Heaps are not made for fast searches, but if you want to remove an arbitrary element using removeAtIndex() or change the value of an element with replace(), then you need to obtain the index of that element. Searching is one way to do this, but it is slow.

In a binary search tree, depending on the order of the nodes, a fast search can be guaranteed. Since a heap orders its nodes differently, a binary search will not work, and you need to check every node in the tree.

Let's take our example heap again:

If we want to search for the index of node (1), we could just step through the array [ 10, 7, 2, 5, 1 ] with a linear search.

Even though the heap property was not conceived with searching in mind, we can still take advantage of it. We know that in a max-heap a parent node is always larger than its children, so we can ignore those children (and their children, and so on...) if the parent is already smaller than the value we are looking for.

Let's say we want to see if the heap contains the value 8 (it doesn't). We start at the root (10). This is not what we are looking for, so we recursively look at its left and right child. The left child is (7). That is also not what we want, but since this is a max-heap, we know there is no point in looking at the children of (7). They will always be smaller than 7 and are therefore never equal to 8; likewise, for the right child, (2).

Despite this small optimization, searching is still an O(n) operation.

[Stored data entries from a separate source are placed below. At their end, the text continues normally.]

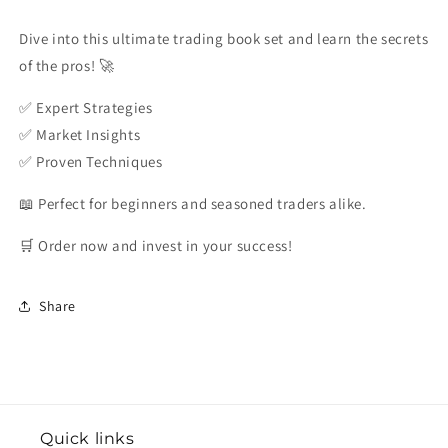
Nicolini
Nicolini
Dive into this ultimate trading book set and learn the secrets
of the pros! 🚀
✅ Expert Strategies
✅ Market Insights
✅ Proven Techniques
📖 Perfect for beginners and seasoned traders alike.
🛒 Order now and invest in your success!
Share
Quick links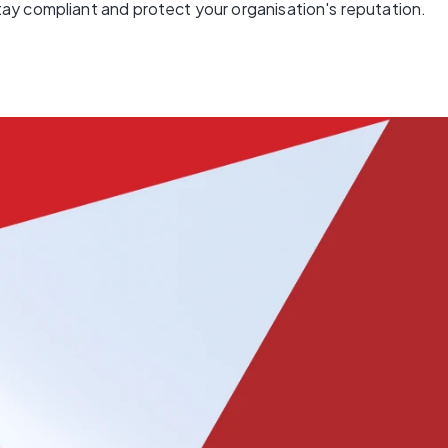
ay compliant and protect your organisation's reputation.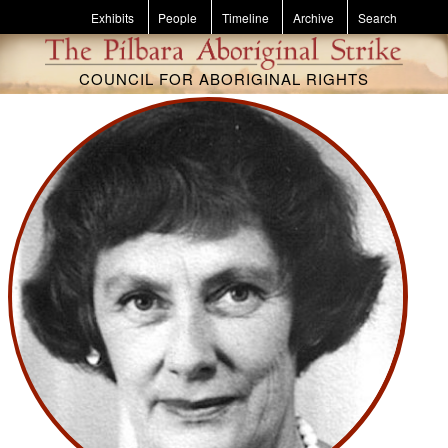
Skip to main content
Exhibits
People
Timeline
Archive
Search
COUNCIL FOR ABORIGINAL RIGHTS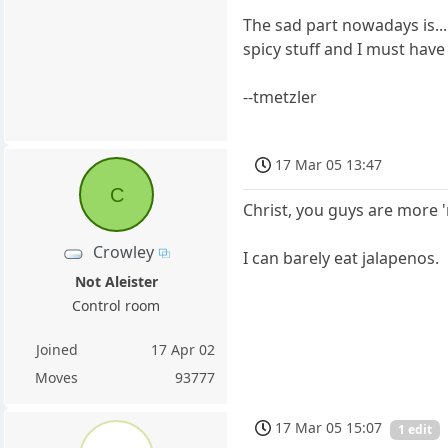
The sad part nowadays is...
spicy stuff and I must have
--tmetzler
17 Mar 05 13:47
C
Christ, you guys are more 
Crowley
I can barely eat jalapenos.
Not Aleister
Control room
Joined
17 Apr 02
Moves
93777
17 Mar 05 15:07
1 edit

Note: There is a way to turn lookups into a O(1) operation by keeping an additional dictionary that maps node values to indices. This may be worth doing if you often need to call replace() to change the "priority" of objects in a priority queue that's built on a heap.

The code

See Heap.swift for the implementation of these concepts in Swift. Most of the code is quite straightforward. The only tricky bits are in shiftUp() and shiftDown().

You have seen that there are two types of heaps: a max-heap and a min-heap. The only difference between them is in how they order their nodes: largest value first or smallest value first.

Rather than create two different versions, MaxHeap and MinHeap, there is just one Heap object and it takes an isOrderedBefore closure. This closure contains the logic that determines the order of two values. You have probably seen this before because it is also how Swift's sort() works.

To make a max-heap of integers, you write:

var maxHeap = Heap<Int>(sort: >)

And to create a min-heap you write:

var minHeap = Heap<Int>(sort: <)

I just wanted to point this out, because where most heap implementations use the < and > operators to compare values, this one uses the isOrderedBefore() closure.